SHORT EXERCISE 1 = Rewrite the herbarium sheet metadata listing as a numbered list, skipping any blank lines. Leave the pictures out.
SHORT EXERCISE 2 = Carry on the article about precision and recall from the point where it stops.

SELECTED PASSAGE =
◆ ◆ ◆ ◆ ◆

Why You Need to Understand the Trade-Off between Precision and Recall

Sam Hillis Data Scientist
Read Time: 5 minutes apprx.
classification data science defining analytics inventory machine learning predictive maintenance supply chain

(This article first appeared in SupplyChainDigest and was co-authored by Sara Lewis)

Recent advances in computing and availability of data have driven an explosion of enthusiasm around predictive analytics. As these algorithms and technology spread through companies and industries, it has become increasingly important to have knowledge of key concepts that extend beyond buzzwords.

There are two standard types of predictive analytics.  The first type, which you are likely familiar with, is regression.  In regression, you are predicting a numeric value.  You have seen regression in action when forecasting sales for the next month or year.  The other type is classification.  You are likely to start to encounter this more as your organization embraces analytics. Classification is predicting a category or whether an event will happen.

Classification algorithms are likely to help the supply chain with the following types of problems:

  • Predicting whether a product will stock out
  • Predicting whether a new product is likely to be a hit or a dud after the first few weeks of its release
  • Predicting whether items are likely to become obsolete
  • Predicting whether a machine or part will fail
  • Predicting whether a product meets your quality standards (see potato chip example)
  • Predicting whether an order is likely to be late
  • Predicting if a truck driver is likely to get into an accident

Based on the types of problems we are looking at, it’s clear that these predictive analytics algorithms are soon going to play a more important role in the supply chain.

But, how do you work with the technical team to make sure the model is as good as it can be for you?

With regression, we know to ask about the forecast errors and statistical significance of the variables.

But, with classification algorithms, we have new metrics to ask about:  precision and recall

To explain precision and recall, we have found the fishing example to be helpful.  In this example, we have a pond of fish and we know the total number of fish within.  Our goal is to build a model that catches red fish (we may say that we want to ‘predict’ that we catch red fish).  In our first test we have a model that consists of two fishing poles with bait made from a recipe based on scientific analysis of what red fish like.  The precision metric, is about making sure your model works accurately (or that the predictions you make are accurate).  With our fish example, this means that the fish caught with the special bait are, in fact, red.  The following test shows great precision—the two fish caught were both red.   We were trying to (or predicted we would) catch red fish, and all of the fish that we caught were red.

◆ ◆ ◆ ◆ ◆

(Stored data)
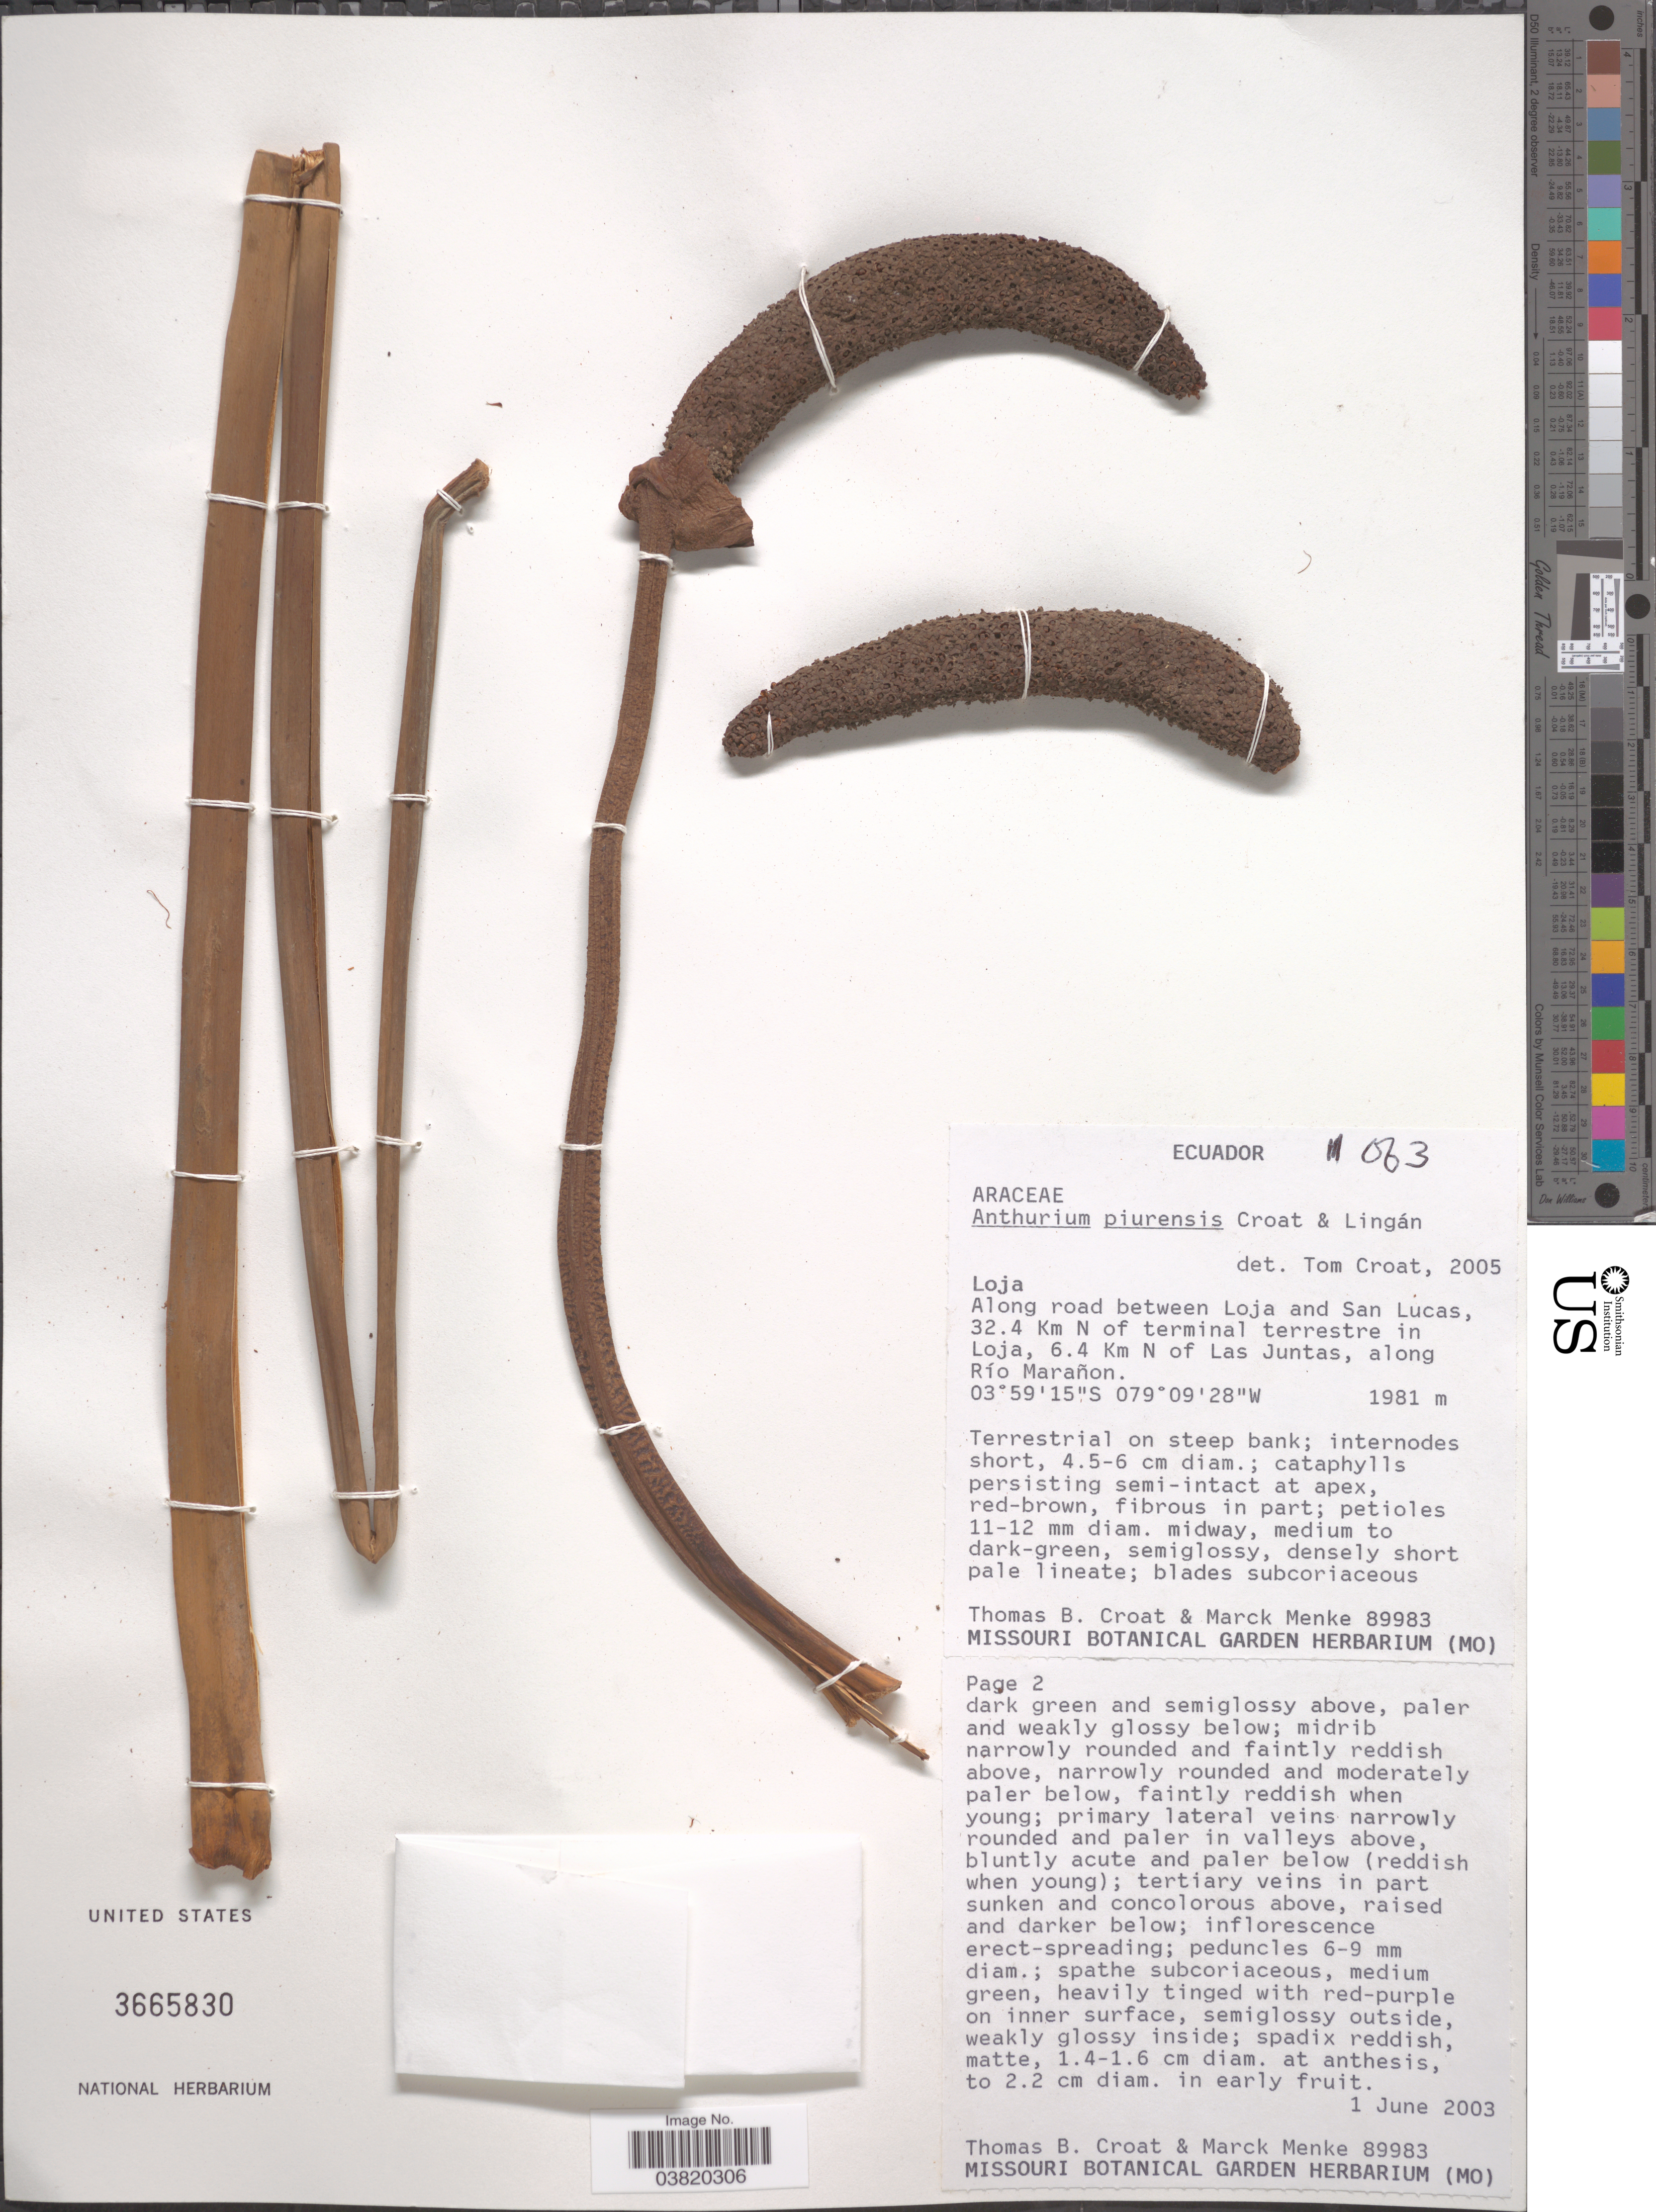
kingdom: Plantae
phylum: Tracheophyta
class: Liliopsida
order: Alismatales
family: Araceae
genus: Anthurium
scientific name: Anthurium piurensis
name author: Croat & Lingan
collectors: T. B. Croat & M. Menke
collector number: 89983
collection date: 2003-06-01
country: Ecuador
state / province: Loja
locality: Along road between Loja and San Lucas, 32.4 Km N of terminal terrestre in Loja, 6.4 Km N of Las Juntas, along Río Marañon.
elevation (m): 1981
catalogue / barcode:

◆ ◆ ◆ ◆ ◆

FINAL ANSWER 1 =
1. kingdom: Plantae
2. phylum: Tracheophyta
3. class: Liliopsida
4. order: Alismatales
5. family: Araceae
6. genus: Anthurium
7. scientific name: Anthurium piurensis
8. name author: Croat & Lingan
9. collectors: T. B. Croat & M. Menke
10. collector number: 89983
11. collection date: 2003-06-01
12. country: Ecuador
13. state / province: Loja
14. locality: Along road between Loja and San Lucas, 32.4 Km N of terminal terrestre in Loja, 6.4 Km N of Las Juntas, along Río Marañon.
15. elevation (m): 1981
16. catalogue / barcode:

FINAL ANSWER 2 =
Red Fish High Precision

There is one small problem here though.  We knew there were a lot more fish in the pond and you might notice that when we looked closer we also found a lot more red fish that we didn’t catch.  How can we do a better job of catching more of the red fish?

Here is where our other measure, recall, comes into play.  Recall awards us for catching more of the red fish.  In our first model we didn’t do a very good job of this.  So although our precision was good our recall was not so good.

Knowing this we decide to develop a new model using a fishing net and a new bait recipe.  The picture below shows the result of our first test with this new model.  We caught more of the red fish!   Our recall has definitely improved.

Red Fish High Recall

Unfortunately you will notice that we caught a lot of blue fish in our net as well.  We weren’t trying to catch them but they ended up in our net anyway.  We were trying to (or predicted we would) catch all red fish and, while we caught more red fish, many of the fish caught were blue.  Our precision has suffered even though we improved our recall.

This is the fundamental trade-off between precision and recall.  In our model with high precision (most or all of the fish we caught were red) had low recall (we missed a lot of red fish).  In our model with high recall (we caught most of the red fish), we had low precision (we also caught a lot of blue fish).

When building a classification model, you will need to consider both of these measures.  Trade-off curves similar to the following graph are typical when reviewing metrics related to classification models.  The thing to keep in mind is that you can tune the model to be anywhere along the frontier.

Red Fish Trade-off Precision vs Recall

For a given model, it is always possible to increase either statistic at the expense of the other. Choosing the preferred combination of precision and recall can be considered equivalent to sliding a dial between more or less conservative predictions (i.e. recall-focused vs. precision-focused). It is important to note that this is for a given model; a better model may in fact increase both precision and recall.

In choosing the correct balance of precision vs. recall you should take a closer look at the problem you are trying to solve.

Let’s relate this back to our supply chain problems, if we are predicting truck driver accidents, we may want a high recall (and be ok with low precision).  That is, we want a list that captures all the high risk drivers.  We can then do extra training and extra monitoring.  And, we are ok that this list may also include a lot of drivers who wouldn’t have had accidents anyway.  Our money spent on training and monitoring these already good drivers is worth it if we prevent just one severe accident.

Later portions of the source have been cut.